Note that for subtraction, the top of stack value is subtracted from the next element. This is
intuitive; if you rewrite the postfix expression $2\ 1\ -$ as the infix equivalent $2 - 1$, the
relationship is obvious.

\testcase{2 1}{-}{1}

<<Arithmetic words>>=
    defcode "-",1,,SUB,ADD
    pop t0                      /* b */
    pop t1                      /* a */
    sub t0, t1, t0              /* a - b */
    push t0
    NEXT

@

\texttt{*} multiplies the two values on the top of the stack, replacing them with the result.

\testcase{2 3}{*}{6}

<<Arithmetic words>>=
    defcode "*",1,,MUL,SUB
    pop t0
    pop t1
    mul t0, t0, t1
    push t0
    NEXT

@

\texttt{/MOD} is interesting: it's a combination division and modulus operator, and it's used to
define both of those words later in high-level Forth. It takes a divisor (i.e. the value we're
dividing \textit{by}) at the top of the stack, with the dividend (the value we're \textit{dividing})
below it, and leaves the remainder on top with the quotient below. So, for example, using 3 and 7 as
examples of the divisor and dividend: $7/3=2$ while $7 \mod 3 = 1$.

In i386 both results can be computed in a single instruction, but for RISC-V we need to do them
separately. This isn't a huge issue.

% TODO Compare the cycle times of i386 vs RISC-V for /MOD

\testcase{7 3}{/MOD}{1 2}

<<Arithmetic words>>=
    defcode "/MOD",4,,DIVMOD,MUL
    pop t0                      /* Divisor */
    pop t1                      /* Dividend */
    div t2, t1, t0              /* Quotient */
    rem t3, t1, t0              /* Remainder */
    push t3
    push t2
    NEXT

@

\texttt{UM/MOD} is similar to \texttt{/MOD}, but operates on unsigned values.

REQUESTS.
1. In the Forth arithmetic excerpt, why is it intuitive that subtraction takes the top-of-stack value away from the value below it?
2. According to the Forth arithmetic excerpt, which result does /MOD leave on top of the stack?
3. Carry on the Forth arithmetic excerpt from its final sentence.

INFORMATION SHOWN.
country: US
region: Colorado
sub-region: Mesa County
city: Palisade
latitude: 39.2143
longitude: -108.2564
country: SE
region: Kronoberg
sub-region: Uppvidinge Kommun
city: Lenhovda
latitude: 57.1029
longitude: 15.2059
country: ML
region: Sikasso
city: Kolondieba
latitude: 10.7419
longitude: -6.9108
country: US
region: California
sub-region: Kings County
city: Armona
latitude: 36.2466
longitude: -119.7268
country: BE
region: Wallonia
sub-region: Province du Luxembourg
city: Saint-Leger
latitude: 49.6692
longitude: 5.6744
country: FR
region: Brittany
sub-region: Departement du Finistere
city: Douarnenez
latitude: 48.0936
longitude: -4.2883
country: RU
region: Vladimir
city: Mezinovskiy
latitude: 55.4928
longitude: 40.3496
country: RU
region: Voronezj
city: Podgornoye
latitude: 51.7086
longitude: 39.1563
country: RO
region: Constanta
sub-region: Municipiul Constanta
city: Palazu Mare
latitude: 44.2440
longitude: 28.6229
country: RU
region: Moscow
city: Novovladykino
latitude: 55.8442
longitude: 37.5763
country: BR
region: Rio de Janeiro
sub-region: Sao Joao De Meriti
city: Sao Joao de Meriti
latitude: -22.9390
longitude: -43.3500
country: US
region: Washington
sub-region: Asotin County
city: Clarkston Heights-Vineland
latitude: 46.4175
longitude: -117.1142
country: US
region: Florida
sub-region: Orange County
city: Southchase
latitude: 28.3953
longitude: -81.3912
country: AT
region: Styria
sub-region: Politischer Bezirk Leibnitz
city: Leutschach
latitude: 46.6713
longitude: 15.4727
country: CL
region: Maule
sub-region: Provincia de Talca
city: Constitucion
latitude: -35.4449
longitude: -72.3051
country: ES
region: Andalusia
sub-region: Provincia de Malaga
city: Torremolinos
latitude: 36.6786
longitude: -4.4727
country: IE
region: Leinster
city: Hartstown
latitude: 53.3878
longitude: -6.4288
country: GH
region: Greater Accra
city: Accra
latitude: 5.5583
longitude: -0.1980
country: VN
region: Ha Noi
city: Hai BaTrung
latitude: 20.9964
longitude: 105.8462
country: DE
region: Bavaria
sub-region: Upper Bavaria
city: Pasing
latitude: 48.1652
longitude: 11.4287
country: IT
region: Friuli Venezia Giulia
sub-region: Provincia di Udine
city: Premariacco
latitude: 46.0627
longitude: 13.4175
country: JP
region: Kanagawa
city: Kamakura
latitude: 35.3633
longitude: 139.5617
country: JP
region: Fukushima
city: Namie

ANSWERS FOR THE TASKS.
1. Rewriting the postfix expression 2 1 - in infix form gives 2 - 1. That makes it clear that the first value pushed is the one subtracted from and the top value is the one subtracted.

2. The remainder, with the quotient below it.

3.
\testcase{7 3}{UM/MOD}{1 2}

<<Arithmetic words>>=
    defcode "UM/MOD",6,,UMDIVMOD,DIVMOD
    pop t0                      /* Divisor */
    pop t1                      /* Dividend */
    divu t2, t1, t0             /* Quotient */
    remu t3, t1, t0             /* Remainder */
    push t3
    push t2
    NEXT

@

@ \subsection{Logical and comparison words}\label{subsec:logic_words}

%    Jonesforth uses a C-style boolean. I prefer the Forth style bitmask approach, but this is not
%    yet implemented.
%
%    If two bitfields are equal, then their XOR is zero. Let's check that this is true with a
%    two-bit value:
%
%    a/b 00 01 10 11
%    00  00 01 10 11
%    01  01 00 11 10
%    10  10 11 00 01
%    11  11 10 01 00
%
%    Given this, we can return all ones if two values are equal by taking the one's complement of
%    the XOR of the two values.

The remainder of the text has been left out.